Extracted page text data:
....
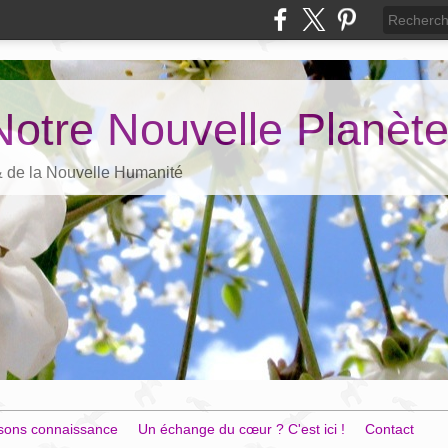
Notre Nouvelle Planèt
 & de la Nouvelle Humanité
sons connaissance
Un échange du cœur ? C'est ici !
Contact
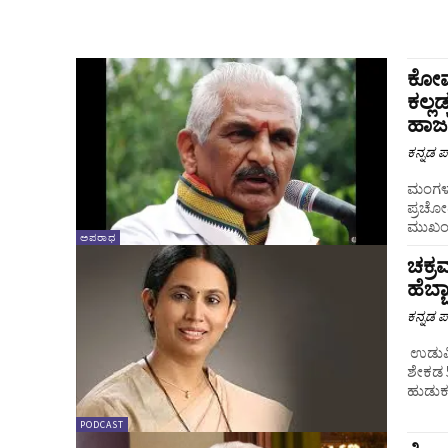
ಕೋಮ
ಕಲ್ಲ
ಹಾಜ
ಕನ್ನಡ ಪ್
ಮಂಗಳೂ
ಪ್ರಚೋ
ಮುಖಂಡ 
ಅಪರಾಧ
ಚಕ್ರವ
ಹೆಬ್ಬ
ಕನ್ನಡ ಪ್
ಉಡುಪಿ
ಶೇಕಡ 5
ಹುಡುಕು
PODCAST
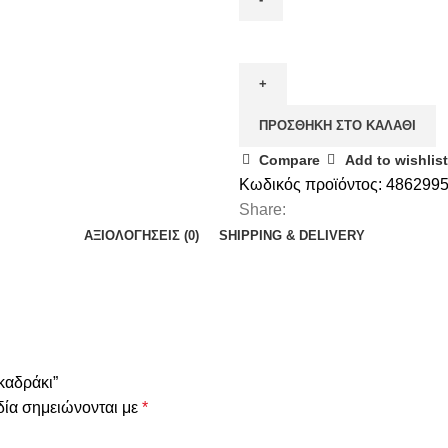
ΠΡΟΣΘΉΚΗ ΣΤΟ ΚΑΛΆΘΙ
Compare
Add to wishlist
Κωδικός προϊόντος:
486299
Share:
ΑΞΙΟΛΟΓΉΣΕΙΣ (0)
SHIPPING & DELIVERY
καδράκι”
δία σημειώνονται με
*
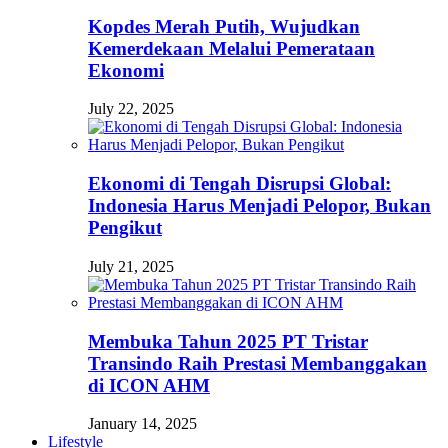
Kopdes Merah Putih, Wujudkan
Kemerdekaan Melalui Pemerataan
Ekonomi
July 22, 2025
Ekonomi di Tengah Disrupsi Global:
Indonesia Harus Menjadi Pelopor, Bukan
Pengikut
July 21, 2025
Membuka Tahun 2025 PT Tristar
Transindo Raih Prestasi Membanggakan
di ICON AHM
January 14, 2025
Lifestyle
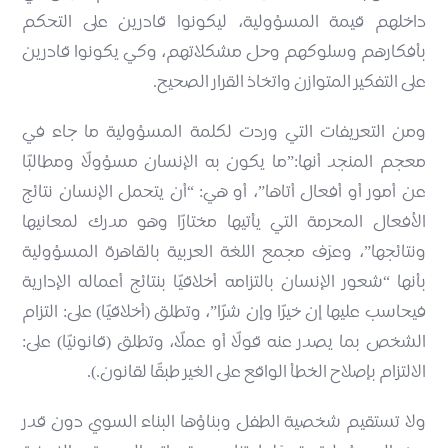
داخلهم قيمة المسؤولية، ليكونوا قادرين على التحكم
بأفكارهم وسلوكهم وحل مشكلاتهم، وكي يكونوا قادرين
على التفكير المتوازن واتخاذ القرار الصحيح.
ومن التعريفات التي وردت لكلمة المسؤولية ما جاء في
معجم المنجد أنها:”ما يكون به الإنسان مسؤولًا ومطالبًا
عن أمور أو أفعال أتاها”، أو هي: “أن يتحمل الإنسان نتائج
الأفعال المحرمة التي يأتيها مختارًا وهو مدرك لمعانيها
ونتائجها”، وعرّف مجمع اللغة العربية بالقاهرة المسؤولية
بأنها “شعور الإنسان بالتزامه أخلاقيًا بنتائج أعماله الإدارية
فيحاسب عليها إن خيرًا وإن شرًا”، وتطلق (أخلاقيًا) على: التزام
الشخص بما يصدر عنه قولًا أو عملًا، وتطلق (قانونيًا) على:
الالتزام بإصلاح الخطأ الواقع على الغير طبقًا لقانون.).
ولا تستقيم شخصية الطفل وبناؤها البناء السوي دون قدر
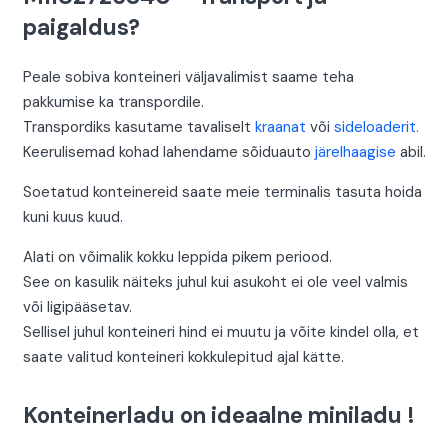
paigaldus?
Peale sobiva konteineri väljavalimist saame teha
pakkumise ka transpordile.
Transpordiks kasutame tavaliselt
kraanat
või
sideloaderit.
Keerulisemad kohad lahendame sõiduauto
järelhaagise
abil.
Soetatud konteinereid saate meie terminalis tasuta hoida
kuni kuus kuud.
Alati on võimalik kokku leppida pikem periood.
See on kasulik näiteks juhul kui asukoht ei ole veel valmis
või ligipääsetav.
Sellisel juhul konteineri hind ei muutu ja võite kindel olla, et
saate valitud konteineri kokkulepitud ajal kätte.
Konteinerladu on ideaalne miniladu !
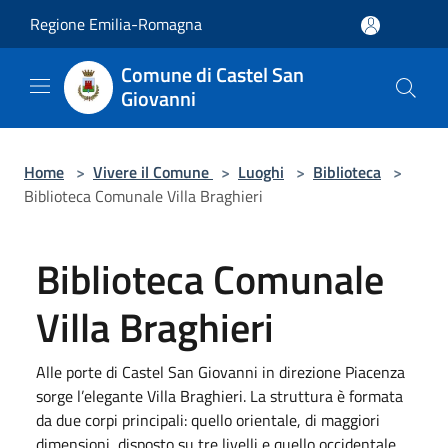
Salta al contenuto principale
Regione Emilia-Romagna
Comune di Castel San
Giovanni
Home
>
Vivere il Comune
>
Luoghi
>
Biblioteca
>
Biblioteca Comunale Villa Braghieri
Biblioteca Comunale
Villa Braghieri
Alle porte di Castel San Giovanni in direzione Piacenza
sorge l’elegante Villa Braghieri. La struttura è formata
da due corpi principali: quello orientale, di maggiori
dimensioni, disposto su tre livelli e quello occidentale,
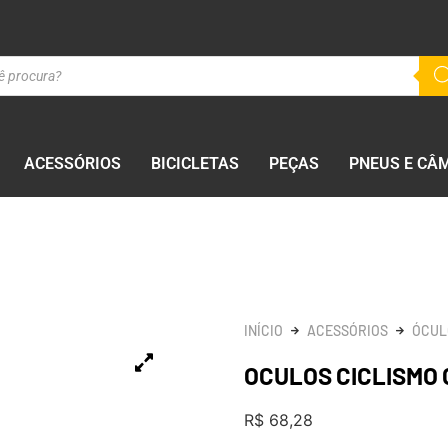
ACESSÓRIOS
BICICLETAS
PEÇAS
PNEUS E CÂ
INÍCIO
ACESSÓRIOS
ÓCUL
OCULOS CICLISMO 
R$
68,28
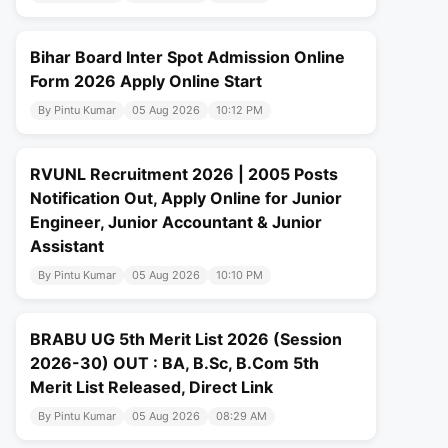
Bihar Board Inter Spot Admission Online
Form 2026 Apply Online Start
By Pintu Kumar
05 Aug 2026
10:12 PM
RVUNL Recruitment 2026 | 2005 Posts
Notification Out, Apply Online for Junior
Engineer, Junior Accountant & Junior
Assistant
By Pintu Kumar
05 Aug 2026
10:10 PM
BRABU UG 5th Merit List 2026 (Session
2026-30) OUT : BA, B.Sc, B.Com 5th
Merit List Released, Direct Link
By Pintu Kumar
05 Aug 2026
08:29 AM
....
Action item:
Set down each of the records precisely, leaving any pictures behind.

Final answer:
Notre Nouvelle Planèt
 & de la Nouvelle Humanité
sons connaissance
Un échange du cœur ? C'est ici !
Contact
ಕೋಮ
ಕಲ್ಲ
ಹಾಜ
ಕನ್ನಡ ಪ್
ಮಂಗಳೂ
ಪ್ರಚೋ
ಮುಖಂಡ 
ಅಪರಾಧ
ಚಕ್ರವ
ಹೆಬ್ಬ
ಕನ್ನಡ ಪ್
ಉಡುಪಿ
ಶೇಕಡ 5
ಹುಡುಕು
PODCAST
ΠΡΟΣΘΉΚΗ ΣΤΟ ΚΑΛΆΘΙ
Compare
Add to wishlist
Κωδικός προϊόντος:
486299
Share:
ΑΞΙΟΛΟΓΉΣΕΙΣ (0)
SHIPPING & DELIVERY
καδράκι”
δία σημειώνονται με
*
Kopdes Merah Putih, Wujudkan
Kemerdekaan Melalui Pemerataan
Ekonomi
July 22, 2025
Ekonomi di Tengah Disrupsi Global:
Indonesia Harus Menjadi Pelopor, Bukan
Pengikut
July 21, 2025
Membuka Tahun 2025 PT Tristar
Transindo Raih Prestasi Membanggakan
di ICON AHM
January 14, 2025
Lifestyle
داخلهم قيمة المسؤولية، ليكونوا قادرين على التحكم
بأفكارهم وسلوكهم وحل مشكلاتهم، وكي يكونوا قادرين
على التفكير المتوازن واتخاذ القرار الصحيح.
ومن التعريفات التي وردت لكلمة المسؤولية ما جاء في
معجم المنجد أنها:”ما يكون به الإنسان مسؤولًا ومطالبًا
عن أمور أو أفعال أتاها”، أو هي: “أن يتحمل الإنسان نتائج
الأفعال المحرمة التي يأتيها مختارًا وهو مدرك لمعانيها
ونتائجها”، وعرّف مجمع اللغة العربية بالقاهرة المسؤولية
بأنها “شعور الإنسان بالتزامه أخلاقيًا بنتائج أعماله الإدارية
فيحاسب عليها إن خيرًا وإن شرًا”، وتطلق (أخلاقيًا) على: التزام
الشخص بما يصدر عنه قولًا أو عملًا، وتطلق (قانونيًا) على:
الالتزام بإصلاح الخطأ الواقع على الغير طبقًا لقانون.).
ولا تستقيم شخصية الطفل وبناؤها البناء السوي دون قدر
paigaldus?
Peale sobiva konteineri väljavalimist saame teha
pakkumise ka transpordile.
Transpordiks kasutame tavaliselt
kraanat
või
sideloaderit.
Keerulisemad kohad lahendame sõiduauto
järelhaagise
abil.
Soetatud konteinereid saate meie terminalis tasuta hoida
kuni kuus kuud.
Alati on võimalik kokku leppida pikem periood.
See on kasulik näiteks juhul kui asukoht ei ole veel valmis
või ligipääsetav.
Sellisel juhul konteineri hind ei muutu ja võite kindel olla, et
saate valitud konteineri kokkulepitud ajal kätte.
Konteinerladu on ideaalne miniladu !
Salta al contenuto principale
Regione Emilia-Romagna
Comune di Castel San
Giovanni
Home
>
Vivere il Comune
>
Luoghi
>
Biblioteca
>
Biblioteca Comunale Villa Braghieri
Biblioteca Comunale
Villa Braghieri
Alle porte di Castel San Giovanni in direzione Piacenza
sorge l’elegante Villa Braghieri. La struttura è formata
da due corpi principali: quello orientale, di maggiori
dimensioni, disposto su tre livelli e quello occidentale,
ACESSÓRIOS
BICICLETAS
PEÇAS
PNEUS E CÂ
INÍCIO
ACESSÓRIOS
ÓCUL
OCULOS CICLISMO 
R$
68,28
Bihar Board Inter Spot Admission Online
Form 2026 Apply Online Start
By Pintu Kumar
05 Aug 2026
10:12 PM
RVUNL Recruitment 2026 | 2005 Posts
Notification Out, Apply Online for Junior
Engineer, Junior Accountant & Junior
Assistant
By Pintu Kumar
05 Aug 2026
10:10 PM
BRABU UG 5th Merit List 2026 (Session
2026-30) OUT : BA, B.Sc, B.Com 5th
Merit List Released, Direct Link
By Pintu Kumar
05 Aug 2026
08:29 AM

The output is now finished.